I'm amazed. Your legal department is happy to approve the GPL (a long license that imposes significant obligations if you distribute anything) but not the WTFPL? I can understand maybe the WTFPL simply isn't on the list yet (though I'm still amazed they wouldn't put strict requirements on use of anything GPL, because you can't "statically" comply with the GPL - you have to take particular actions every time you distribute a derived work, and legal would need to be confident this was happening), but that's a one-time cost, and there's enough WTFPL software out there for it to be worthwhile.
A lot of companies have policy to always include license documents in specific place where customer can see it.
Very few companies are fine to write "fuck" in documents that reaches customers. Very few are fine to have no license attached to software.
A lot of companies distribute unmodified GPL software and have no issue with including the GPL licensing text (and source code) in ways that reaches customers.
> Very few companies are fine to write "fuck" in documents that reaches customers. Very few are fine to have no license attached to software.
Redistribute it under another license then? The WTFPL gives you permission to do that, after all.
> A lot of companies distribute unmodified GPL software and have no issue with including the GPL licensing text (and source code) in ways that reaches customers.
It's perfectly doable. But it's nonzero effort and it creates an ongoing obligation (as long as you're going to keep distributing the software, or something like 3 years after if you do the more customer-friendly thing of only distributing the source on request).
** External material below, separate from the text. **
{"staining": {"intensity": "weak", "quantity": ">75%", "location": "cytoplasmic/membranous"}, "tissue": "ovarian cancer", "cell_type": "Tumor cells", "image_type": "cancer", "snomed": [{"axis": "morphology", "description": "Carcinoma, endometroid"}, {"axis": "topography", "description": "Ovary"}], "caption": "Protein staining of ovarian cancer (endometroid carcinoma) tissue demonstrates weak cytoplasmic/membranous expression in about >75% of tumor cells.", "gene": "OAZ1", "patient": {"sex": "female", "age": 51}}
I'm not surprised that a company would do it, but I'm amazed that a company would consider it less burdensome than the WTFPL.
Yes, writing a new license and just use that would be the better solution, but its in direct contrast to how companies handle software license. You don't generally take software and then replace the license with your own and pretend that the original license don't exist, even if the license do permits it.
As for the GPL ongoing obligation, I am not sure how many picks the source-on-request method or the subgroup of those that also get a request. Its a fix-it-later issue compared to the more immediate issue of "fuck" appearing in the product.
Just to be a bit clearer on my own opinion, a good company should have no issue of using both licenses. Writing code is costly and time consuming, and a good company should focus on core aspects rather than reinventing programming infrastructure. If the license is compatible with the business model then use it. If its not, ask the author for a exception. If all fails, then and only then waste developers time. In video games I often see software licenses in game credits, and many game studios will use any and all licenses that isn't in direct conflict with the business model, and I assume its because that market is too competitive to not do so. Including LGPLv3 source code on the disk (or offering) isn't a big deal compared to a game shipping a month or two later.
> You don't generally take software and then replace the license with your own and pretend that the original license don't exist, even if the license do permits it.
Sure, it's a slightly unusual thing to do. But I think it's less unusual than what you have to do for GPL compliance.
> As for the GPL ongoing obligation, I am not sure how many picks the source-on-request method or the subgroup of those that also get a request. Its a fix-it-later issue compared to the more immediate issue of "fuck" appearing in the product.
Legal should not be treating it as a fix-it-later issue if they're caring about licensing at all. Distributing GPL code not in compliance with the license is exactly as bad as distributing code you have no license to at all (and opens you up to exactly the same liability, given that the damages for copyright infringement are statutory).
Don't get me wrong, I support the GPL, but license compliance is important and nontrivial. Note that the LGPL is a very different license from the GPL, and much easier to comply with.